- REQUEST:
Transcribe the records below word for word, from the very first line down to and including the line that contains "RADIO RECEPTORES".

- SOURCE INFORMATION:
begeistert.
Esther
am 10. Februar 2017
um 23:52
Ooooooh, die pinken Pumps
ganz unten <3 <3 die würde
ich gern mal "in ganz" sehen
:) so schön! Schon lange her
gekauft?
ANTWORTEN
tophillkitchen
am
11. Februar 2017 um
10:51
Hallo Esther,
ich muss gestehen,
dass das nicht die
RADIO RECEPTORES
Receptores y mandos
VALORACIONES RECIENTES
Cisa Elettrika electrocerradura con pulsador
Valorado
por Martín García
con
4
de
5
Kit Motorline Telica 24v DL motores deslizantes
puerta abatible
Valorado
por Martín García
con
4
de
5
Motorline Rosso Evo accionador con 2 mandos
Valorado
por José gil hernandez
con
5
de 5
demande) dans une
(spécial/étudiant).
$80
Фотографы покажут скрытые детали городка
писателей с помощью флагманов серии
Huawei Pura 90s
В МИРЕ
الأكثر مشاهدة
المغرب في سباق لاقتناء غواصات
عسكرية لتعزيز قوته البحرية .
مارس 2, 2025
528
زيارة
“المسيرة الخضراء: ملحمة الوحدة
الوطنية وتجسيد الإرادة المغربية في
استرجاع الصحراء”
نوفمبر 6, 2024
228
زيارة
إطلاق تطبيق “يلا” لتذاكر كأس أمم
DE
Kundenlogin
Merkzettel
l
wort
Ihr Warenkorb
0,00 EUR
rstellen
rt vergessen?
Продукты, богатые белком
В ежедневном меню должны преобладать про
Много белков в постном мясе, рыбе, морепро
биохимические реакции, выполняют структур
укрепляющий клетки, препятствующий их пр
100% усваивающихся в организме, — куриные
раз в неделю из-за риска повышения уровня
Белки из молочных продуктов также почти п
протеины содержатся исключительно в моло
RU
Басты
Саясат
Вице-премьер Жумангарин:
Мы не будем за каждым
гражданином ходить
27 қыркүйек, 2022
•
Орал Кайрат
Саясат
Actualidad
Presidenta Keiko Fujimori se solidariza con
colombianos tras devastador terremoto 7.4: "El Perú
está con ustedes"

- FINISHED TASK:
begeistert.
Esther
am 10. Februar 2017
um 23:52
Ooooooh, die pinken Pumps
ganz unten <3 <3 die würde
ich gern mal "in ganz" sehen
:) so schön! Schon lange her
gekauft?
ANTWORTEN
tophillkitchen
am
11. Februar 2017 um
10:51
Hallo Esther,
ich muss gestehen,
dass das nicht die
RADIO RECEPTORES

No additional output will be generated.